Characterization of a Polyethylene Glycol-Amphotericin B Conjugate Loaded with Free AMB for Improved Antifungal Efficacy

Team Photo of PLoS One 2016 11(3): e0152112
From Left: Hoi Kong Meng, Tessa Tan and Dr Ng Say Kong


Tessa Rui Min Tan1, Kong Meng Hoi1, Peiqing Zhang1,2, Say Kong Ng1,3

1 Bioprocessing Technology Institute, Agency for Science, Technology and Research (A*STAR), Singapore
2 Department of Anatomy, Yong Loo Lin School of Medicine, National University of Singapore, Singapore
3 Department of Pharmacy, Faculty of Science, National University of Singapore, Singapore

Published in PLoS One 2016 11(3): e0152112 (Online Version)
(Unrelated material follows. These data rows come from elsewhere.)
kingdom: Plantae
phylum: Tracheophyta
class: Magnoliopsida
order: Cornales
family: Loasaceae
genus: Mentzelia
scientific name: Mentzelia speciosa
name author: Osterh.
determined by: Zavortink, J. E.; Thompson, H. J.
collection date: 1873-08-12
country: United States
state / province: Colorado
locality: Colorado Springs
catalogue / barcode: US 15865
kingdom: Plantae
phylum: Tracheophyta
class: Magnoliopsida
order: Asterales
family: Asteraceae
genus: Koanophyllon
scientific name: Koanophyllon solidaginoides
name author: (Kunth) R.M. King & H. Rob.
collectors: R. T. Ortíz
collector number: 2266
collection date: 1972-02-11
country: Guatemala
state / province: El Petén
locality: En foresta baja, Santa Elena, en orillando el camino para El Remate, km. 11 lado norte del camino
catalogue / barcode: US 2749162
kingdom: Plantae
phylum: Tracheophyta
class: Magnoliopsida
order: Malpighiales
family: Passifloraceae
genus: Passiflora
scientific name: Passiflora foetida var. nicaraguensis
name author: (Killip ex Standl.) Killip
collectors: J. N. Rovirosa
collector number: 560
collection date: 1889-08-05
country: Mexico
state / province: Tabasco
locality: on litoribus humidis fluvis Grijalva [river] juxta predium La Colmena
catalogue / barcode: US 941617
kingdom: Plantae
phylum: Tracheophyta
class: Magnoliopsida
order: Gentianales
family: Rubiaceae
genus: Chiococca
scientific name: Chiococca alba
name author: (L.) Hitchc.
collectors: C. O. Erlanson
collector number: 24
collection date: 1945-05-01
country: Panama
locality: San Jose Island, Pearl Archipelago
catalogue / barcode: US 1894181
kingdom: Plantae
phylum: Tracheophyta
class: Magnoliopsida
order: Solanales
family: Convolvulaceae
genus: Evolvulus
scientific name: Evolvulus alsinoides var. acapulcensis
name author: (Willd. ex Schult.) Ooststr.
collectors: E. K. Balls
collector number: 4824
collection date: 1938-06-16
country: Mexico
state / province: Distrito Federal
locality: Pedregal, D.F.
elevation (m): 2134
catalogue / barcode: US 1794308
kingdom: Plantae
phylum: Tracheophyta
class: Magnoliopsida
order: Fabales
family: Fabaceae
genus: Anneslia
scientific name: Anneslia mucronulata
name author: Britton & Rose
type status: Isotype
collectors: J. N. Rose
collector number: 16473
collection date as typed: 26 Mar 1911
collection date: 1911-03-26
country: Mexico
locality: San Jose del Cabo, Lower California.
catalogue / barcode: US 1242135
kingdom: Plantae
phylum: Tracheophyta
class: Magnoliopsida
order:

Amphotericin B (AMB) is an antifungal drug used intravenously to treat serious systemic fungal infections. Clinical usage of conventional AMB is limited by the drug’s severe side effects, including hypotension, kidney damage and multiple organ damage. This can be partially due to AMB’s toxicity to mammalian cells because the fungal targets are similar to those found in mammalian cell membranes. AMB is also highly hydrophobic and has low solubility, which may limit its formulation and dosage.

The functionalized polyethylene glycol (PEG) chemical group is highly soluble, has low toxicity and is commonly used in pharmaceutical products. By reacting AMP with PEG, we obtained a formulation. Analyzing this new product using chromatographic separation methods, we demonstrated that this AMB-PEG formulation contains both chemically conjugated AMB-PEG and free AMB that is physically associated with the conjugate, and that reacting AMB and PEG in a 2:1 ratio resulted in more free AMB loaded into the chemical complex. The AMB-PEG formulation with more AMB showed improved antifungal efficacy in vitro, with similar low in vitro toxicity to mammalian cells. In comparison to conventional AMB, the AMB-PEG formulation with more free AMB is two times less toxic to mammalian cells in vitro at conventional doses against Candida albicans and Cryptococcus neoformans. This study thus demonstrates that AMB-PEG can be a viable alternative formulation of this effective antifungal drug.

Figure 1. Images of HEK293 and IMR-90 human cell lines after 24 hours exposure to AMB-PEG obtained from 1 AMB : 1 PEG or 2 AMB : 1 PEG reaction, and unconjugated AMB, at different concentrations. Live cells are stained green and dead cells stained red.